Wall Street Journal posts California delinquency and foreclosure stats

A recent blog post by the Wall Street Journal includes a revealing and useful map on the delinquency, foreclosure, subprime and various other stats from metro areas around the country.   Find it here.   Actually, when I first looked at it, I thought it was California-only data, but that's probably because of the top 13 delinquency rates in the US, 6 of them--including 4 of the top 5 spots--are here in California. 

Against a national average of 3.86%, the winners are...

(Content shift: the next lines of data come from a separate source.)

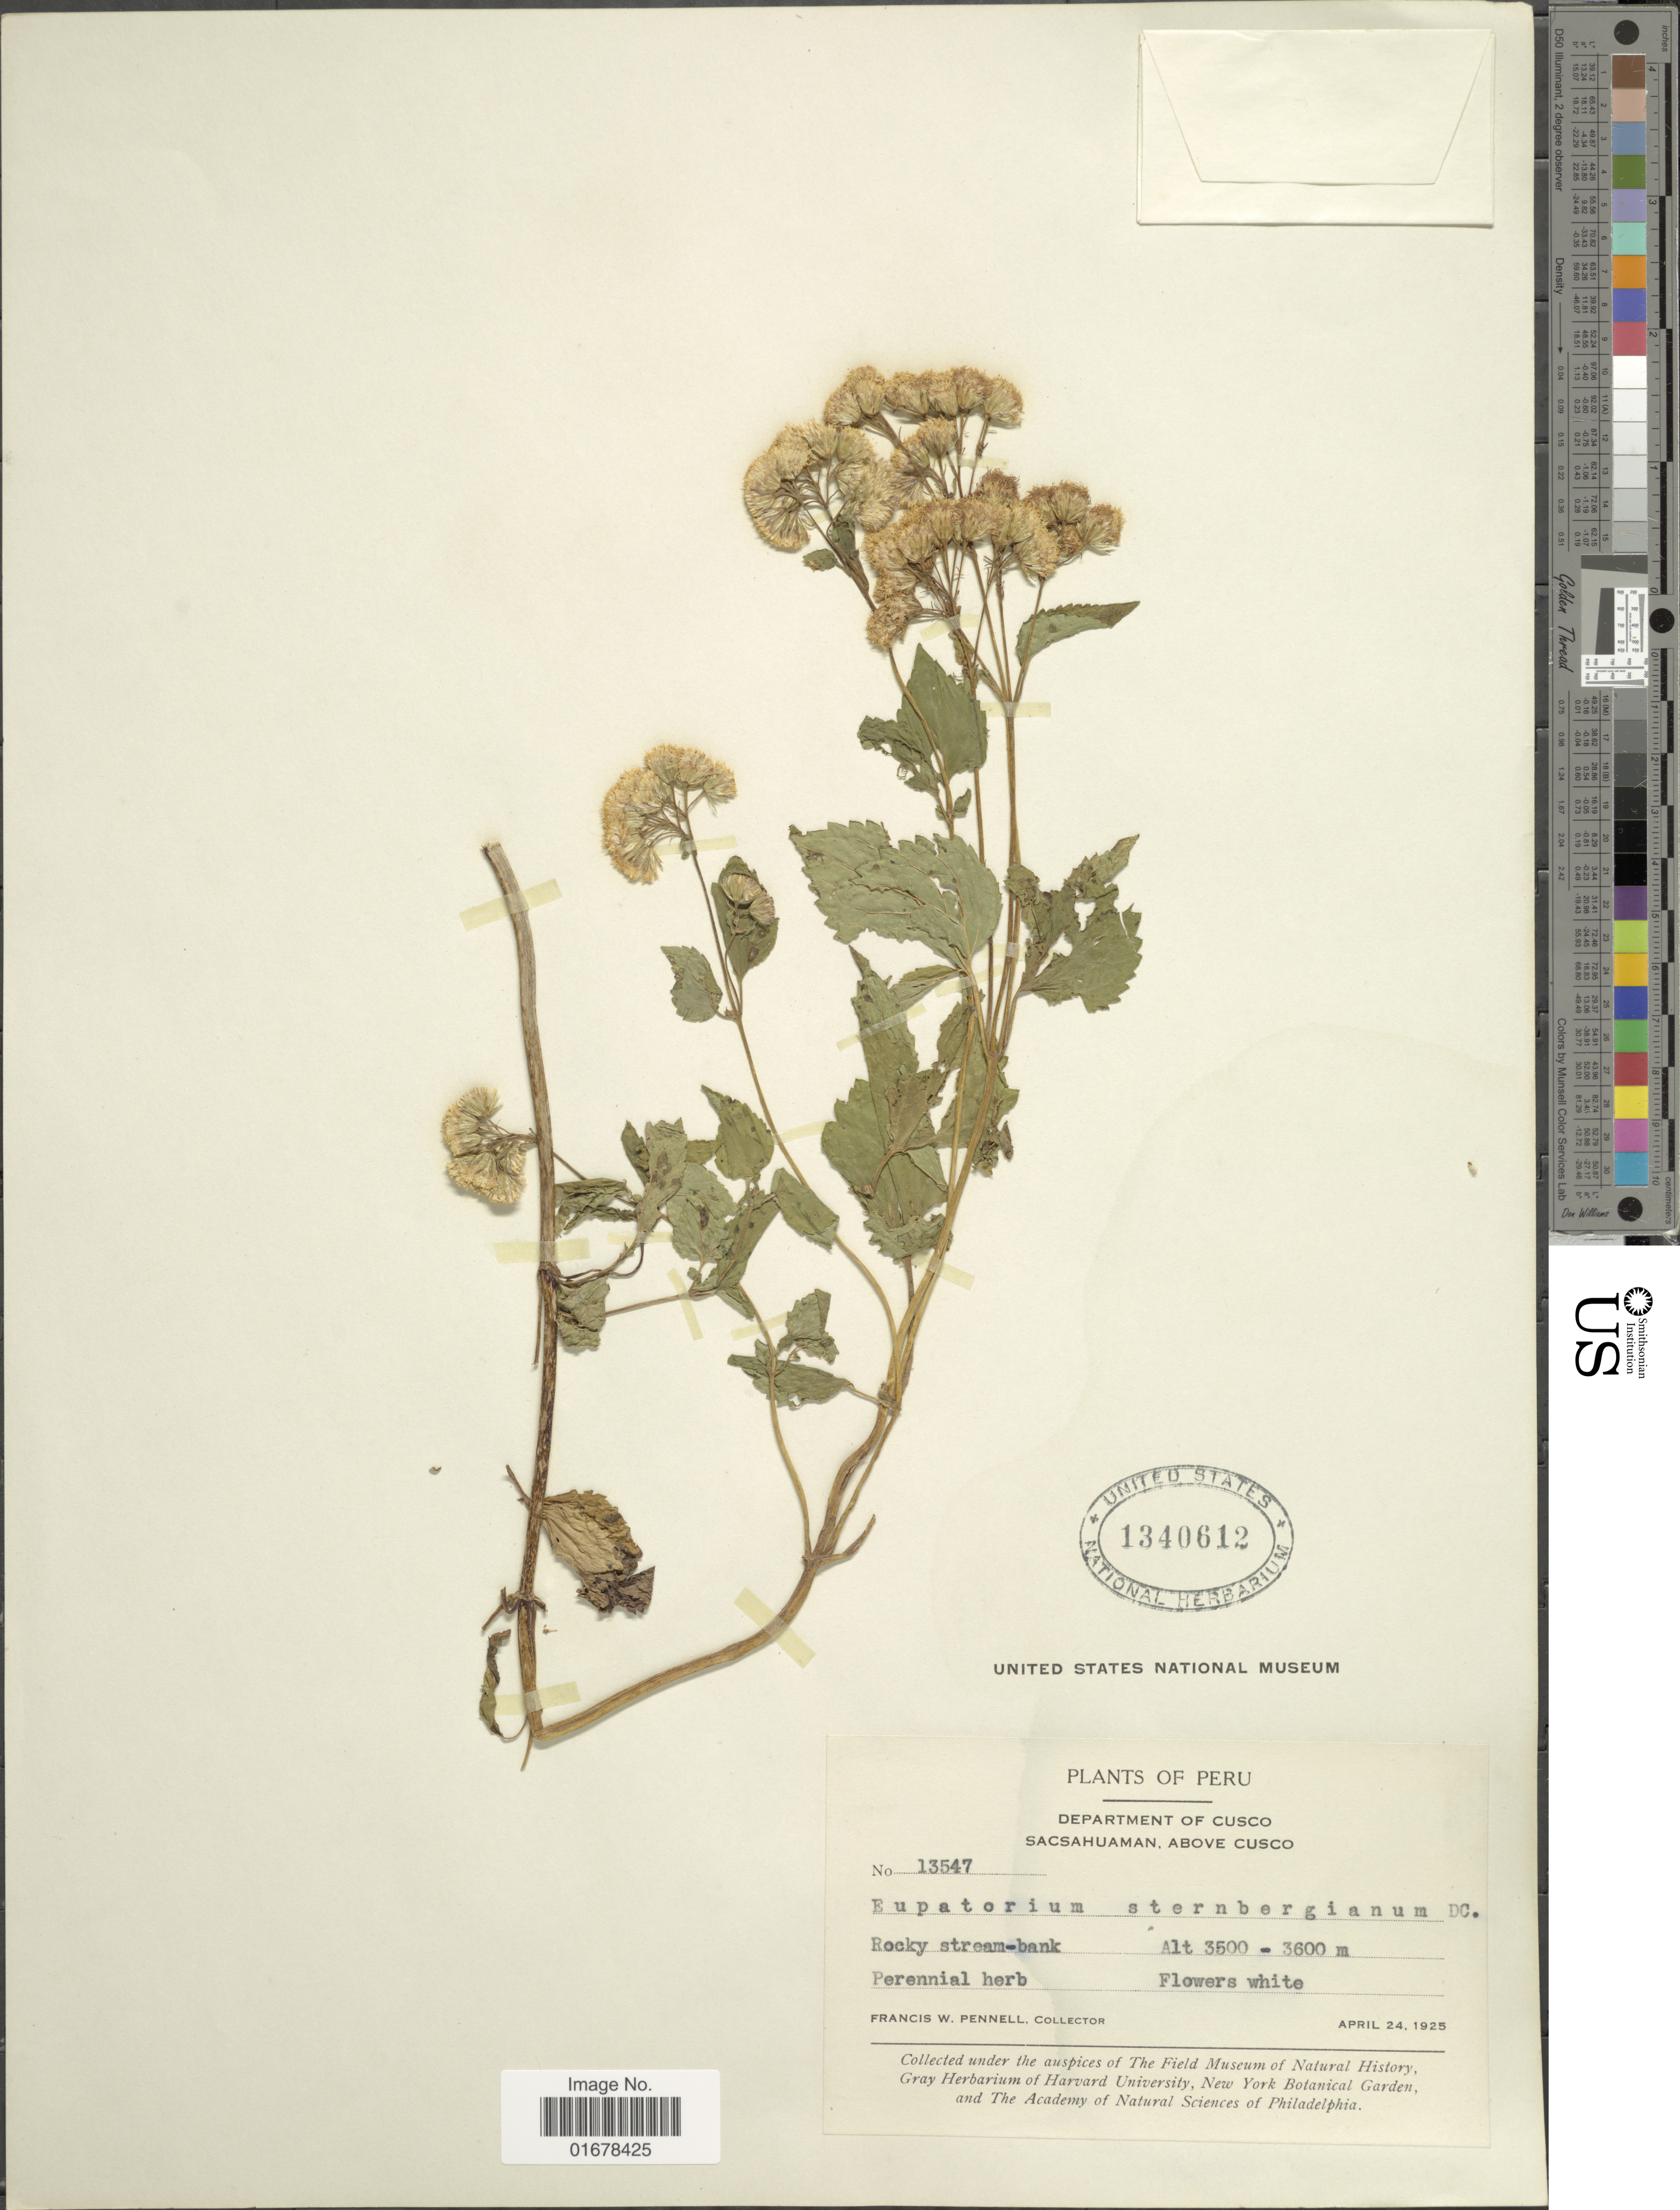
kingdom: Plantae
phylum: Tracheophyta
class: Magnoliopsida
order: Asterales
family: Asteraceae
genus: Ageratina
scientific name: Ageratina sternbergiana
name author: (DC.) R.M. King & H. Rob.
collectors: F. W. Pennell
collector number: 13547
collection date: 1925-04-24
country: Peru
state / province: Cusco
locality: Department of Cusco, Sacsahuaman, above Cusco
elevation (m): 3500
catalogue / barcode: US 1340612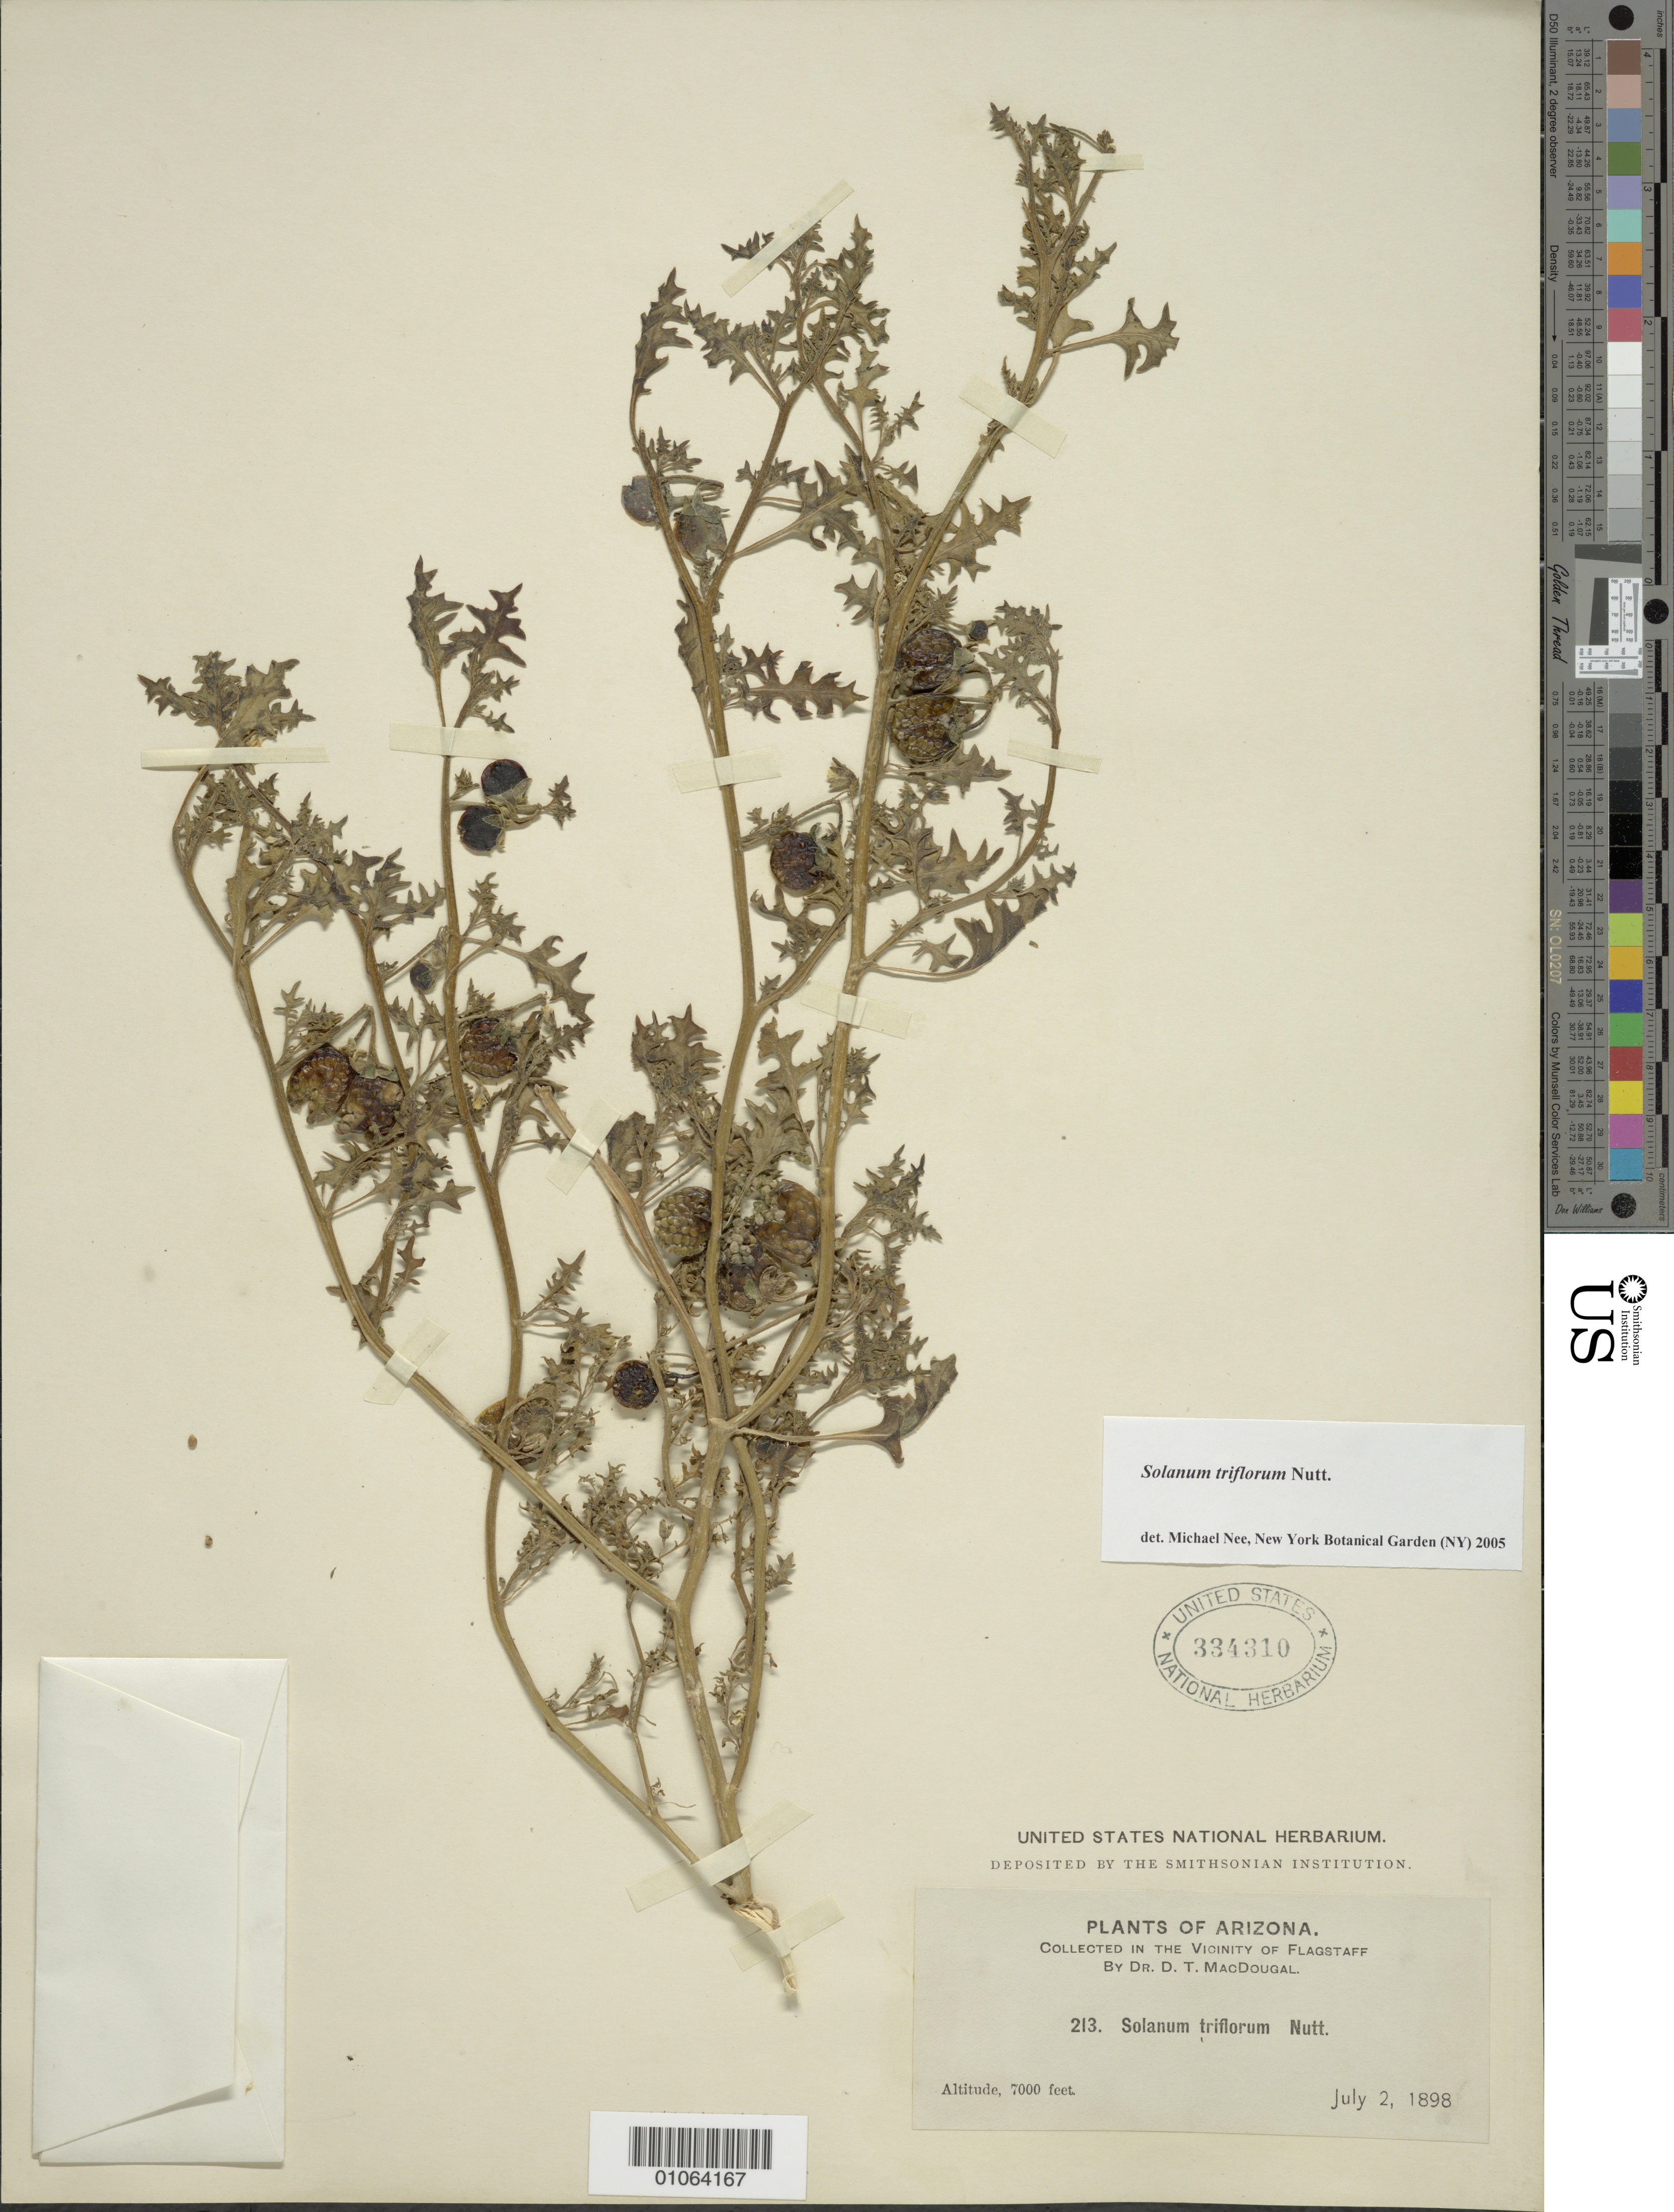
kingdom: Plantae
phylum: Tracheophyta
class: Magnoliopsida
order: Solanales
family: Solanaceae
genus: Solanum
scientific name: Solanum triflorum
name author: Nutt.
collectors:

  • Merced, California at 9.78%.
  • Stockton, California at 8.73, and
  • Riverside, California at 8.03.
This map is an interactive sort of thing, and there are other specific mortgage-related maps that you can play around with.  For instance, want to know which state's mortgage brokers made the most subprime loans during the "boom?"  It's there.  And...Yes.  California wins again.  29.4% of all real property secured loans made made in the state in 2006 were subprime-- "hard money" as the industry refers to them.  Here's a direct link.  What's really frightening is the dollar volume:  $155 billion. 

The only conclusion you can really reach in looking at this material is that it's a bloodbath, and it's worse in California--by a vast margin--than anywhere else in the country.

What I have to wonder is who was the genius who came up with the idea of speculating with $155 billion in junior deeds of trust in markets like Merced, Stocton and Riverside?  Where was the adult supervision?  Didn't anyone learn anything at all from the S&L crisis?  Or, the dot com fiasco?